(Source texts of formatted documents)
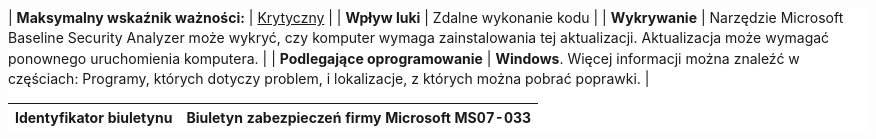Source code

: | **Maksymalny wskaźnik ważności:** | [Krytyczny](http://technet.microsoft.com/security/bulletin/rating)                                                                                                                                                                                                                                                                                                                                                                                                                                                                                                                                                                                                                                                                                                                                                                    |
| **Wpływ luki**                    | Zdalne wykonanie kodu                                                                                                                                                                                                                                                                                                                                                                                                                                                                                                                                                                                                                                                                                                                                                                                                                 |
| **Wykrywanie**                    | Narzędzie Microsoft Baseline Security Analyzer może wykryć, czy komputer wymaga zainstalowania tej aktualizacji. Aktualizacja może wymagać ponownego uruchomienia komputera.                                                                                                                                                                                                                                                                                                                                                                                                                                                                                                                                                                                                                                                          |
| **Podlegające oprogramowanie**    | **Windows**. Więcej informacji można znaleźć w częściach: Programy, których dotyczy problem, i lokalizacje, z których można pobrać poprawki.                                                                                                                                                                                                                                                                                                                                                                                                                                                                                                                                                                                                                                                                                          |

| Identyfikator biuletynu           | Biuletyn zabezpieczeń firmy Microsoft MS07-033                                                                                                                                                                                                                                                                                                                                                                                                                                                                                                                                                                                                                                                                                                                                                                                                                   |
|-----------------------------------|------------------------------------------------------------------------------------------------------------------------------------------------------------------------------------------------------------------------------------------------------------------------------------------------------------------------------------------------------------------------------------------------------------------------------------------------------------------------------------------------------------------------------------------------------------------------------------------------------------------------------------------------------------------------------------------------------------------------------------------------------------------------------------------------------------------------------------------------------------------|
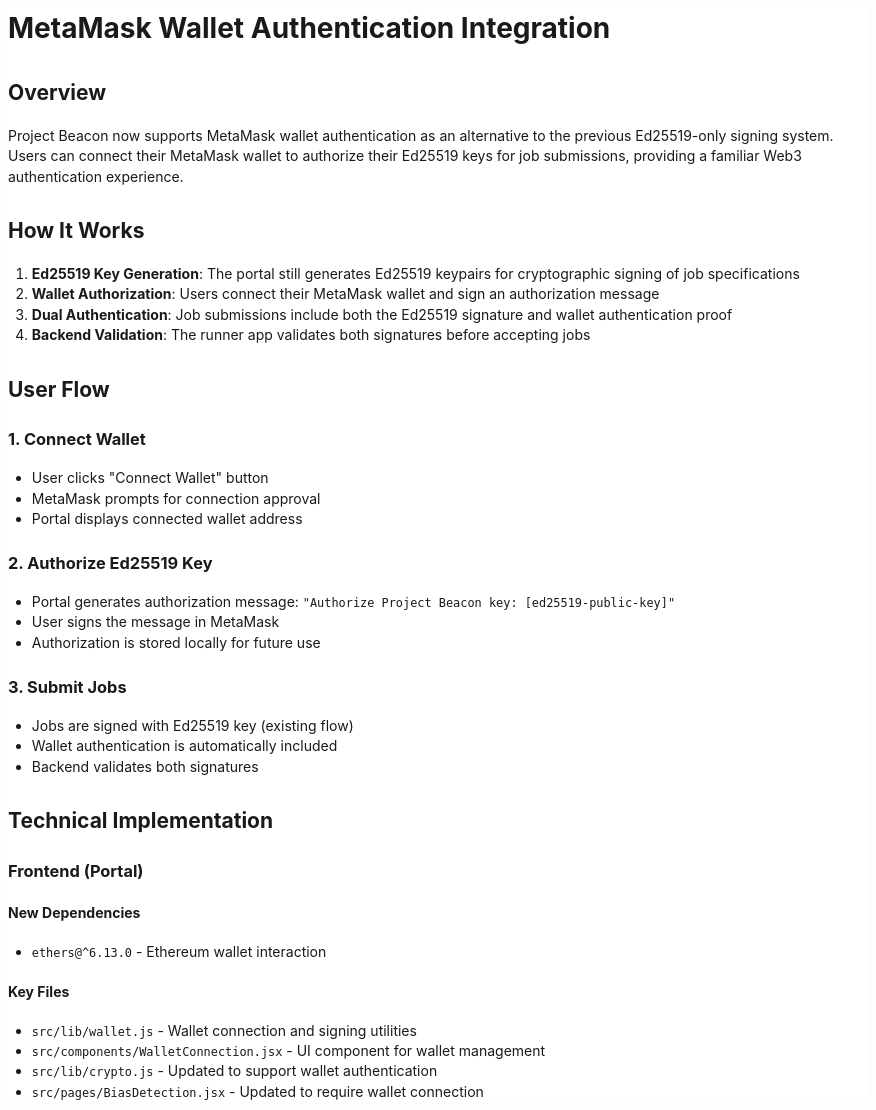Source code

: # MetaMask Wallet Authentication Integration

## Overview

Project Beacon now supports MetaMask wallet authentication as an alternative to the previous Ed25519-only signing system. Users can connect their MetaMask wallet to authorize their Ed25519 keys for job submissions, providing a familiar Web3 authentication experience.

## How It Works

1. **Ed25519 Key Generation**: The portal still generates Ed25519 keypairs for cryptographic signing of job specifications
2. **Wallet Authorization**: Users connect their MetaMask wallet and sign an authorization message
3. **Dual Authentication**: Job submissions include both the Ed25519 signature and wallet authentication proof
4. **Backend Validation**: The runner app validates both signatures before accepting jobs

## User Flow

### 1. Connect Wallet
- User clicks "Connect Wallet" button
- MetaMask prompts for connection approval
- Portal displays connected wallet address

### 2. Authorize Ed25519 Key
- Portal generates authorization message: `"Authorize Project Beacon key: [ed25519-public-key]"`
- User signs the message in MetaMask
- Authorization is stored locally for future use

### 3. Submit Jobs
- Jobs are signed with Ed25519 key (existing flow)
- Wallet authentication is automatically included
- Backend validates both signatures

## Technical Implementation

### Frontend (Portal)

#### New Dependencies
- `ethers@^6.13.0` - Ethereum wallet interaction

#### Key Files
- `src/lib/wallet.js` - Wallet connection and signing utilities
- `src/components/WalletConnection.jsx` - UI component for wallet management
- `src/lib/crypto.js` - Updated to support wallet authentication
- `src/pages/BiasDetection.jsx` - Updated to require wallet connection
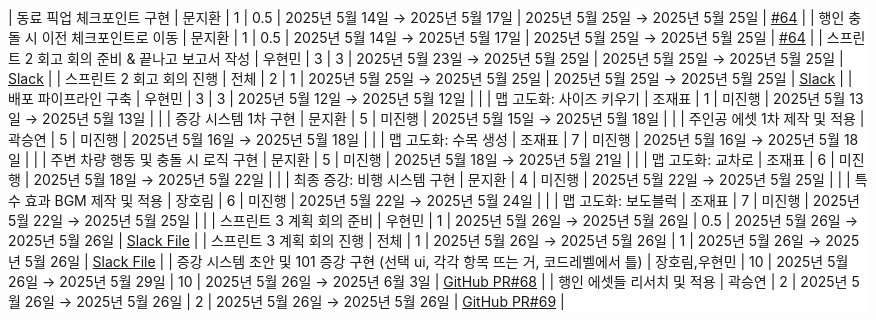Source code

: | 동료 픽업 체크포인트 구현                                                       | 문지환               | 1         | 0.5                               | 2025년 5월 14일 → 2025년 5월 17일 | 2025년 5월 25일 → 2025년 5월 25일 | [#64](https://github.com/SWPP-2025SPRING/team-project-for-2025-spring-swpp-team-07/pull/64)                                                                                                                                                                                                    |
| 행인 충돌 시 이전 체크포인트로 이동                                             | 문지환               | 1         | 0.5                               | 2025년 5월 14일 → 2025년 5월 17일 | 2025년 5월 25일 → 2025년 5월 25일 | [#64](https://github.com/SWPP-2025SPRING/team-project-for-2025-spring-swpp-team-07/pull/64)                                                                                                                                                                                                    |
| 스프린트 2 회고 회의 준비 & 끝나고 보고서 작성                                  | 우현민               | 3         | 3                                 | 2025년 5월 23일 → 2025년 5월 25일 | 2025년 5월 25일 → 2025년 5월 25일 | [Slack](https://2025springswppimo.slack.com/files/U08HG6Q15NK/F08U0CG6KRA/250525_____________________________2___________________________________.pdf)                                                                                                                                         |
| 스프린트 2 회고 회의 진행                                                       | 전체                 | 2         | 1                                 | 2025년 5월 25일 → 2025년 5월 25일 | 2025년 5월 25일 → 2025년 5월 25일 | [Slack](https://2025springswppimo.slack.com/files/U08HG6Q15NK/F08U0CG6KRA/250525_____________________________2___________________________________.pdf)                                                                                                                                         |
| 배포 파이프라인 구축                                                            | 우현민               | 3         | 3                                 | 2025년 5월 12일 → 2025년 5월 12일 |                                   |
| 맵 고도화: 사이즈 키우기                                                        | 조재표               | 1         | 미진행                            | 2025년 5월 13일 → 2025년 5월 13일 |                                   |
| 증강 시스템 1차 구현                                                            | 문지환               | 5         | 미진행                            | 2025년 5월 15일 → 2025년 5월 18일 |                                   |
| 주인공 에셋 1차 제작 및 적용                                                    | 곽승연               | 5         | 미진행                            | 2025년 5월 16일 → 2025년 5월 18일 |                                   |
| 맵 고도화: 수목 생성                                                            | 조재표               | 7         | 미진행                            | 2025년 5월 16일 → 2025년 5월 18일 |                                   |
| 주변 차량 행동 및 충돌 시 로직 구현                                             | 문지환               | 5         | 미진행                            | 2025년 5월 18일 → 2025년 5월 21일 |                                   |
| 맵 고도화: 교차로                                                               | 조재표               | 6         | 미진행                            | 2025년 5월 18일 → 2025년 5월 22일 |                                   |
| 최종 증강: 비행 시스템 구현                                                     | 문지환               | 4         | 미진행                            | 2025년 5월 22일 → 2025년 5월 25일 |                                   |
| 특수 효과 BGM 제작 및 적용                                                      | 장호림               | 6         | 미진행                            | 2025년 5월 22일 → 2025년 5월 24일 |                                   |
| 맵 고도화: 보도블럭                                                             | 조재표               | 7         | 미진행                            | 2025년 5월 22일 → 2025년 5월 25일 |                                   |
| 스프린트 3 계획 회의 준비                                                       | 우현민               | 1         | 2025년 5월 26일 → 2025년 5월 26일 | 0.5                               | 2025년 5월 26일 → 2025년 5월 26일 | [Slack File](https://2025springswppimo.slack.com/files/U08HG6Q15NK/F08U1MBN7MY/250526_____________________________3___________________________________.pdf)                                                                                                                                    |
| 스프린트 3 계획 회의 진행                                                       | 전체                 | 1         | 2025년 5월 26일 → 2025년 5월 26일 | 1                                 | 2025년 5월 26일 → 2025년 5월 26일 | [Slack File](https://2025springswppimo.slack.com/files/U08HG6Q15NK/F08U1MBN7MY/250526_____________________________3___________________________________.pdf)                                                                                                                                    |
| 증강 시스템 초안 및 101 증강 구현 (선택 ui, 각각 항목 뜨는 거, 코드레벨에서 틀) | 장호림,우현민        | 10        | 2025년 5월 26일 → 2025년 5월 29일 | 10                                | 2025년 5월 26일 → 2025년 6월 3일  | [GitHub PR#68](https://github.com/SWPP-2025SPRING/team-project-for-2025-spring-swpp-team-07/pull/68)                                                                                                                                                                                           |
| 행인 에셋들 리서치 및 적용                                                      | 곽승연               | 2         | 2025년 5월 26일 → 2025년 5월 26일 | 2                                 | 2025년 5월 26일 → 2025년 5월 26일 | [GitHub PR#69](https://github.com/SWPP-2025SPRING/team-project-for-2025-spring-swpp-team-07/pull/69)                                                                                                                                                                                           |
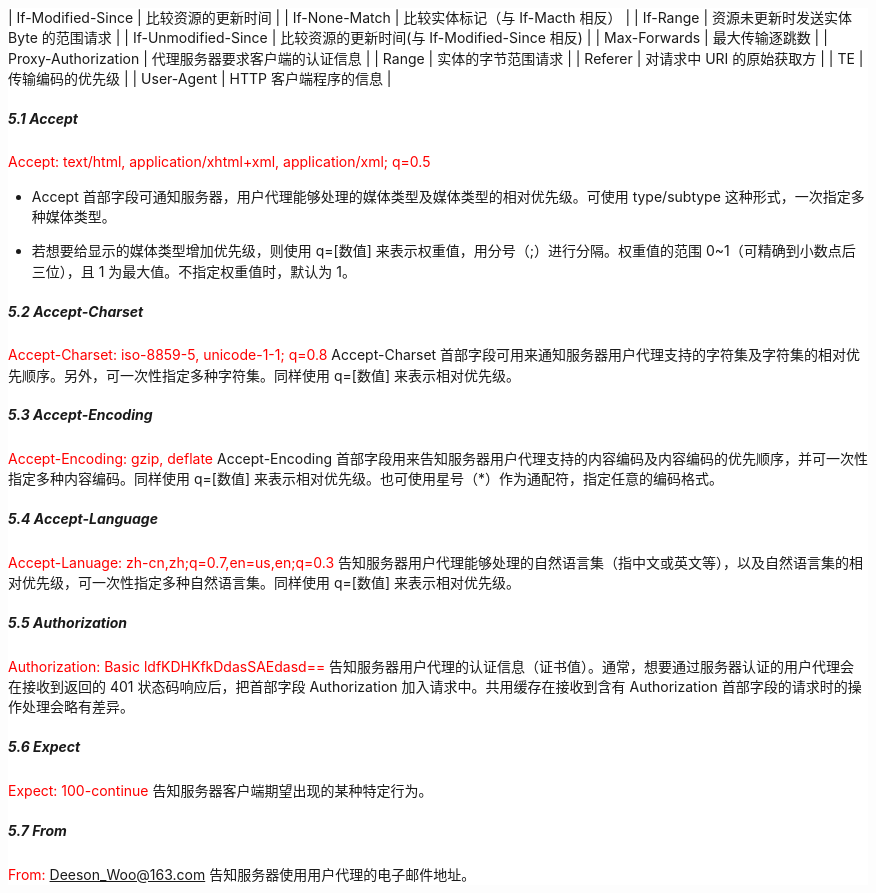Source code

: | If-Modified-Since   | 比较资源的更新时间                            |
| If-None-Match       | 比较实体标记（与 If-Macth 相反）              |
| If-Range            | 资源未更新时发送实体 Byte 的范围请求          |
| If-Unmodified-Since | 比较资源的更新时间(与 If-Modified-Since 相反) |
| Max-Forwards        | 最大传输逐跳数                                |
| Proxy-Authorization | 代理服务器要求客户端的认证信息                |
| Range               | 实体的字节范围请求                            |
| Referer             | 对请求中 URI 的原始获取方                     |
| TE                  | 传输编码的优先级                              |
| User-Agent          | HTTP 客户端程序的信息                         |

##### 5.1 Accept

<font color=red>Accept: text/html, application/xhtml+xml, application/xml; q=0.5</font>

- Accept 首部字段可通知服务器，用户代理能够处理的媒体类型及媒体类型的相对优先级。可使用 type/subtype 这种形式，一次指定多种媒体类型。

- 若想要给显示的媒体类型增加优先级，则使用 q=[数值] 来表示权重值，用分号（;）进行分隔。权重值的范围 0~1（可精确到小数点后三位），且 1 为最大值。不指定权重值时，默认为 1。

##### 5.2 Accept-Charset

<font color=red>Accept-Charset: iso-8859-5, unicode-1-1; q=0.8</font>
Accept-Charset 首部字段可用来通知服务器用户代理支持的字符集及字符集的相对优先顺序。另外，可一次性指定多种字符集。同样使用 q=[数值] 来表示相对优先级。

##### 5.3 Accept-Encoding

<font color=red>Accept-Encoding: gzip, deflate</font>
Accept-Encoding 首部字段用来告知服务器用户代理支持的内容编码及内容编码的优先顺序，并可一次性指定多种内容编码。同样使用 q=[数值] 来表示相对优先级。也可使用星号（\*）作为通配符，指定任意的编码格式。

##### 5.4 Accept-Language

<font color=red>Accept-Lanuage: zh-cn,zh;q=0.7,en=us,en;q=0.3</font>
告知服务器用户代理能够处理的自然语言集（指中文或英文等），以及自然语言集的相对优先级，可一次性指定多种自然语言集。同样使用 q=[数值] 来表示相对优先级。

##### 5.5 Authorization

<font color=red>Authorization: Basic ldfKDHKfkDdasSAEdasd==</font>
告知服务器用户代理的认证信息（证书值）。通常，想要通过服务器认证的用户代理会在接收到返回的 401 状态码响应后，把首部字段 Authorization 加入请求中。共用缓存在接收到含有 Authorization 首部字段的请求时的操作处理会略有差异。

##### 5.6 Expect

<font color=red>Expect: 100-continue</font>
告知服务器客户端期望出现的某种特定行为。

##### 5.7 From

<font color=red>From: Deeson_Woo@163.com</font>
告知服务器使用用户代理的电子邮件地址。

Aim of the task: Leave out the pictures and repeat exactly the lines from the first line of the data through the line containing "wskaźnik ważności:** |". Add nothing else.

Solution:
Source code

: | **Maksymalny wskaźnik ważności:** | [Krytyczny](http://technet.microsoft.com/security/bulletin/rating)                                                                                                                                                                                                                                                                                                                                                                                                                                                                                                                                                                                                                                                                                                                                                                    |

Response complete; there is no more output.